▶ **What is being asked**
Each line from the one that contains "Cooling the molding" to the end of the entries must be copied word for word, and only those lines.

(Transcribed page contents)
○ ○ ○ ○

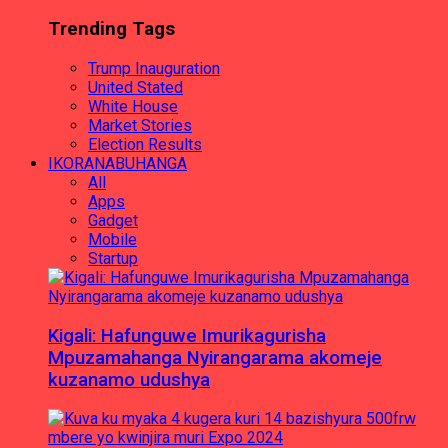
Trending Tags
Trump Inauguration
United Stated
White House
Market Stories
Election Results
IKORANABUHANGA
All
Apps
Gadget
Mobile
Startup
Kigali: Hafunguwe Imurikagurisha
Mpuzamahanga Nyirangarama akomeje
kuzanamo udushya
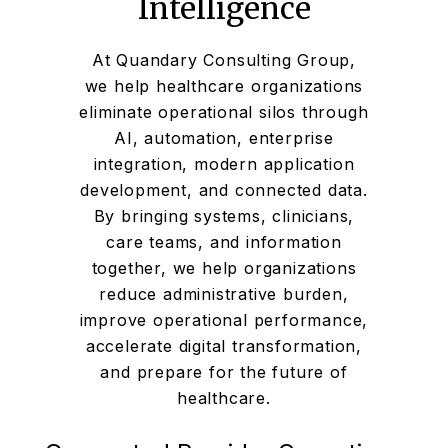
Intelligence
At Quandary Consulting Group,
we help healthcare organizations
eliminate operational silos through
AI, automation, enterprise
integration, modern application
development, and connected data.
By bringing systems, clinicians,
care teams, and information
together, we help organizations
reduce administrative burden,
improve operational performance,
accelerate digital transformation,
and prepare for the future of
healthcare.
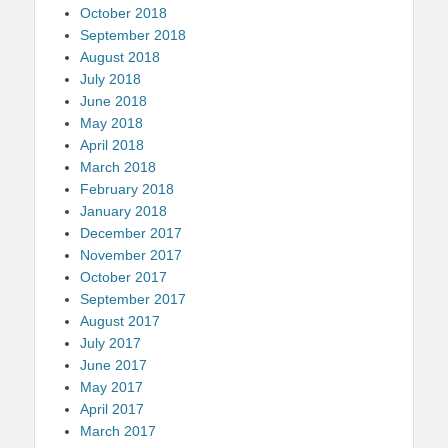
October 2018
September 2018
August 2018
July 2018
June 2018
May 2018
April 2018
March 2018
February 2018
January 2018
December 2017
November 2017
October 2017
September 2017
August 2017
July 2017
June 2017
May 2017
April 2017
March 2017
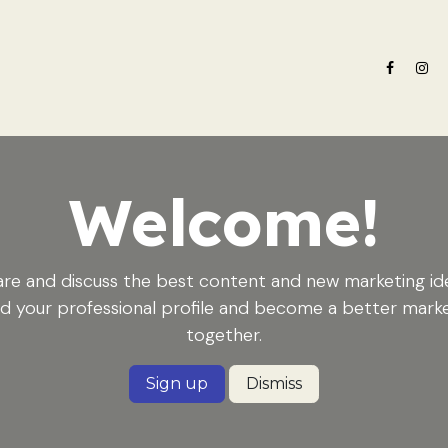
e nosotros
Oferta formativa
Noticias ADN Celam
Revista 
Welcome!
re and discuss the best content and new marketing id
ld your professional profile and become a better mark
together.
Sign up
Dismiss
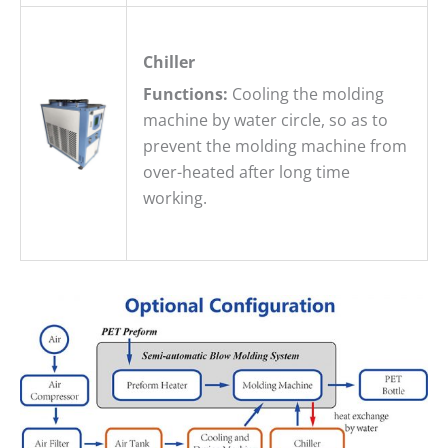
Chiller
Functions:
Cooling the molding
machine by water circle, so as to
prevent the molding machine from
over-heated after long time
working.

○ ○ ○ ○

▶ **Written reply**
Cooling the molding
machine by water circle, so as to
prevent the molding machine from
over-heated after long time
working.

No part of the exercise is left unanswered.